On the attack of the Libyan consulate and death of Ambassador Chris Stevens:

  • Biden: I can make absolutely two commitments to you and all the American people tonight. One, we will find and bring to justice the men who did this. And secondly, we will get to the bottom of it, and whatever — wherever the facts lead us, wherever they lead us, we will make clear to the American public, because whatever mistakes were made will not be made again. ...

    This lecture on embassy security, the congressman (Ryan) here cut embassy security in his budget by $300 million below what we asked for, number one. So much for the embassy security piece.

    Number two, Governor Romney, before he knew the facts, before he even knew that our ambassador was killed, he was out making a political statement which was panned by the media around the world.

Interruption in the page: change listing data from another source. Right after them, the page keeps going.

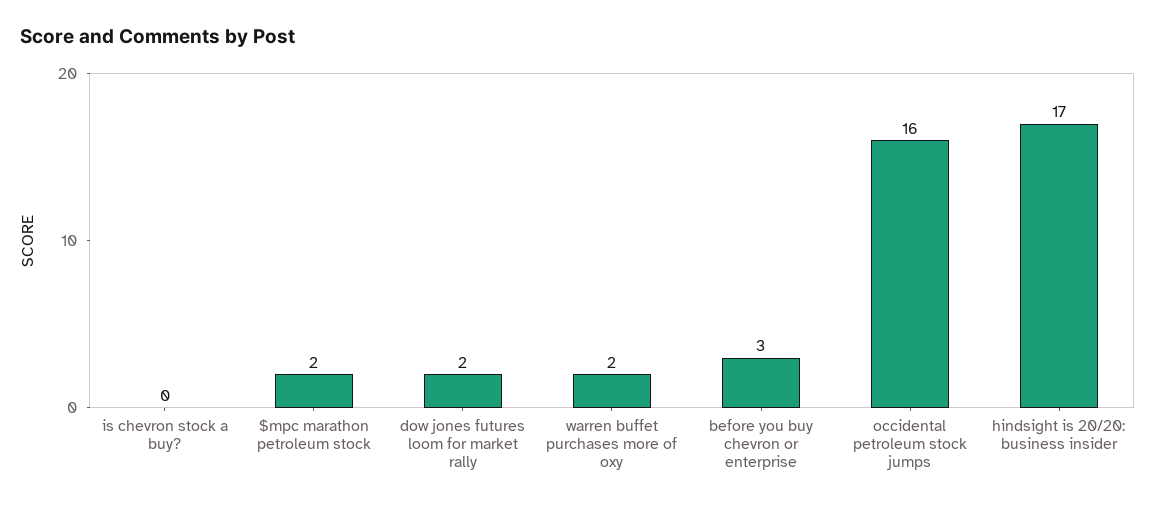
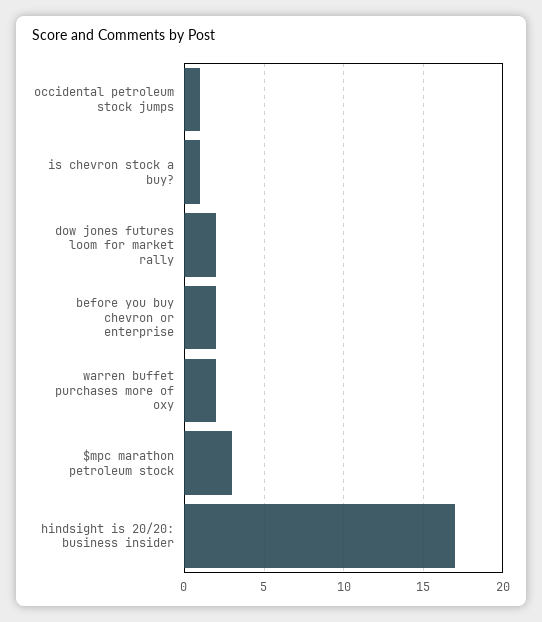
  {
-   "is chevron stock a buy?": 0,
+   "is chevron stock a buy?": 1,
-   "$mpc marathon petroleum stock": 2,
+   "$mpc marathon petroleum stock": 3,
    "dow jones futures loom for market rally": 2,
    "warren buffet purchases more of oxy": 2,
-   "before you buy chevron or enterprise": 3,
+   "before you buy chevron or enterprise": 2,
-   "occidental petroleum stock jumps": 16,
+   "occidental petroleum stock jumps": 1,
    "hindsight is 20/20: business insider": 17
  }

  • Ryan: If we're hit by terrorists we're going to call it for what it is, a terrorist attack. Our ambassador in Paris has a Marine detachment guarding him. Shouldn't we have a Marine detachment guarding our ambassador in Benghazi, a place where we knew that there was an Al Qaida cell with arms?

    This is becoming more troubling by the day. They first blamed the YouTube video. Now they're trying to blame the Romney-Ryan ticket for making this an issue. ...

    This Benghazi issue would be a tragedy in and of itself, but unfortunately it's indicative of a broader problem. And that is what we are watching on our TV screens is the unraveling of the Obama foreign policy, which is making the (inaudible) more chaotic us less safe.